研究内容
臨床から明るい医療の未来を目指して
当科の研究のご紹介します。
臨床研究
当科では臨床に基づいたテーマの研究を積極的に行っております。患者さんの日々の診療から得られる知見を基に病気の解決を目指すものであり、医療の原点であるとともに大学病院の使命と考えています。
現在、筋萎縮性側索硬化症をはじめとする神経変性疾患、さまざまな末梢神経障害(ギランバレー症候群、慢性炎症性脱髄性多発神経炎、血管炎症候群など)、重症筋無力症などの自己免疫疾患などに対して電気生理学的検査を中心とした精査を行い、得られたデータを解析して病態の評価を行っております。これらのデータはすべて当科で長期間管理、蓄積し、データベース構築を目指しております。
将来的には蓄積されたデータを順次論文化し、研究の発展と病態の解明を目指します。
大学院での研究
現在当科に所属している大学院生が行っている研究は以下の通りです。
① オキシトシンと(Oxt)と糖代謝に関する研究
Oxt KOマウスを用いて、Oxtがインスリン分泌にどのように関連しているか、また、膵島内でGLP-1の発現にOxtが関与している可能性について研究をしています。
糖代謝は ・パーキンソン病などの変性疾患のエネルギー代謝や病理形成 ・動脈硬化などによる脳血管障害 ・糖尿病による末梢神経障害 などに深いかかわりがあると言われており、今後の臨床応用を目指した研究です。
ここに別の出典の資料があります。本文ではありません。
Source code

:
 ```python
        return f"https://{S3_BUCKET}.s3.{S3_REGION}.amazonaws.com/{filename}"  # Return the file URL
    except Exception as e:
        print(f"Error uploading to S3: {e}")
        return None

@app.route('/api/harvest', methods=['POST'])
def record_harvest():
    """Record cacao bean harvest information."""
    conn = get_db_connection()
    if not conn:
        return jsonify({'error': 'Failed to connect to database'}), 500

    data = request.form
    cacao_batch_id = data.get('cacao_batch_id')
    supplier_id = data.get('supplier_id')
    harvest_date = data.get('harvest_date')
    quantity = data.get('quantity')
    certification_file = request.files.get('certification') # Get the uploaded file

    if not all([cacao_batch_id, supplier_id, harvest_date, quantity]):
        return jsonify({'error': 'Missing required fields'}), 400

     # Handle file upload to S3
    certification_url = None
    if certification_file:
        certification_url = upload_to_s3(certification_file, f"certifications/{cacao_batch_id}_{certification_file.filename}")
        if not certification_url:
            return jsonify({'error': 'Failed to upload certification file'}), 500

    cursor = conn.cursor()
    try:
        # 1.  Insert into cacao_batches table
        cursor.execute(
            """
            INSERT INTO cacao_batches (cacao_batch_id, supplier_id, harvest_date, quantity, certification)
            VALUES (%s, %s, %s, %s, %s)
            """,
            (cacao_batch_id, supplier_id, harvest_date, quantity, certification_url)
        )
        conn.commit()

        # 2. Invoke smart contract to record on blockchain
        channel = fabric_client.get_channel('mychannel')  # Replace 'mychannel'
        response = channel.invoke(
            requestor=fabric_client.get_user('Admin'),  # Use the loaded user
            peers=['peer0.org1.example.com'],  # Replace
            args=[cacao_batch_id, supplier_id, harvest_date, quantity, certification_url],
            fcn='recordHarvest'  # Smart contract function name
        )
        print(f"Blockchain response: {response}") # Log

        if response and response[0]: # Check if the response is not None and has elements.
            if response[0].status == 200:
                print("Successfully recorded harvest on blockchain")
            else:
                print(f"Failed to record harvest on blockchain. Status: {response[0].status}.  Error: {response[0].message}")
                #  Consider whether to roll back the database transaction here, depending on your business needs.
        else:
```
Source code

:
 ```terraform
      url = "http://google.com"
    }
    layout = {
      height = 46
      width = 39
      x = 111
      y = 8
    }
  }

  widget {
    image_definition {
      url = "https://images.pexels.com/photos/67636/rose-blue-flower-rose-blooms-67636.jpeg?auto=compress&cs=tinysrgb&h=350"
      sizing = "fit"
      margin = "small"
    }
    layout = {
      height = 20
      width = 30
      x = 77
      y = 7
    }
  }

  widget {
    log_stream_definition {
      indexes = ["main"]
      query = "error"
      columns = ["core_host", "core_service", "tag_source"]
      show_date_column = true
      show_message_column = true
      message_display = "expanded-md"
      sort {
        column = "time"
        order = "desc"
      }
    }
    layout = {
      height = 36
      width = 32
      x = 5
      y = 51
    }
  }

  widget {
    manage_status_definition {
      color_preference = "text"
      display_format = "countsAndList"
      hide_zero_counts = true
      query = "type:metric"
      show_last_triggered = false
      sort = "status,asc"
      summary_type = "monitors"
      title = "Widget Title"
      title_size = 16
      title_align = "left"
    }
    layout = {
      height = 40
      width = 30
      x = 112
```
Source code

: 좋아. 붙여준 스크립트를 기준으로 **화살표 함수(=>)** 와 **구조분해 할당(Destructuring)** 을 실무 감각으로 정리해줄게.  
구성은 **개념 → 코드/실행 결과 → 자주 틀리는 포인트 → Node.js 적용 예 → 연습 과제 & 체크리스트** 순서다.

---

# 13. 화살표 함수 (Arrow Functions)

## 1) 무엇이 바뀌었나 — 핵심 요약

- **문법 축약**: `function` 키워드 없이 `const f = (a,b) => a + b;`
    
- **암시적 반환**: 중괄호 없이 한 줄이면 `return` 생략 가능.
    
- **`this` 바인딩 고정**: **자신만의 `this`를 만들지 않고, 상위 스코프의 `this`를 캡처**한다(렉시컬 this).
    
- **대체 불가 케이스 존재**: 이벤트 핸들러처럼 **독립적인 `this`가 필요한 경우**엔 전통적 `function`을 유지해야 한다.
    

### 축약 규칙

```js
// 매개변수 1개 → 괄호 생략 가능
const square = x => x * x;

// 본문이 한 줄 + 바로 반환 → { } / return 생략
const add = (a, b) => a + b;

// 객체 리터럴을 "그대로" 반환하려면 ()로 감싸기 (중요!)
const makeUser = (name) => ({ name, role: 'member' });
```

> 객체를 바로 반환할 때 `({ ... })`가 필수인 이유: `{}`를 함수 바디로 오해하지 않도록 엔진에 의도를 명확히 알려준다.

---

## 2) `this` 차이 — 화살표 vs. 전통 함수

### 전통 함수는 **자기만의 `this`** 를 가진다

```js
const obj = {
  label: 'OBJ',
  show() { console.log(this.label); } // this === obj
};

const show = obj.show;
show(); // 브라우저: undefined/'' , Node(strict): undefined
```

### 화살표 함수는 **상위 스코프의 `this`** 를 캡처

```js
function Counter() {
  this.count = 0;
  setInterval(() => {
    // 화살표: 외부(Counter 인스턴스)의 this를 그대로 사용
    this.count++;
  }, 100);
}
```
② 神経核内封入体病におけるp62タンパク質陽性封入体の性状解析
神経核内封入体病(NIID)は高次機能障害、パーキンソニズム、自律神経障害などの多様な症状を呈する神経変性疾患で細胞の核内にユビキチンやp62タンパク質陽性の封入体がみられます。本症の原因はNOTCH2NLC 遺伝子上のGGCリピート配列の延長であることが分かっていますが病態が依然不明であり治療法もないことが大きな課題です。前述の通り本症の封入体にはp62タンパクが含まれており、これまでの研究から細胞質で形成されるp62タンパク質陽性封入体の役割や形成機序が理解され始めていますが、NIIDのように核内でみられる封入体の性状や病態への寄与は不明です。NIIDの病態解明の糸口を探るため本症の患者さんから採取した皮膚をもちいて免疫組織蛍光法を行い、p62タンパク質陽性封入体の細胞質と核における局在様式、成分、および核膜との関係性について調べる研究を行っており、今後は電子顕微鏡による解析も進める予定です。
他大学との共同研究
「パーキンソン病およびパーキンソン症候群における先進的拡散MRI画像と臨床像の関連の検討」というテーマの研究を順天堂大学脳神経内科と共同で行っております。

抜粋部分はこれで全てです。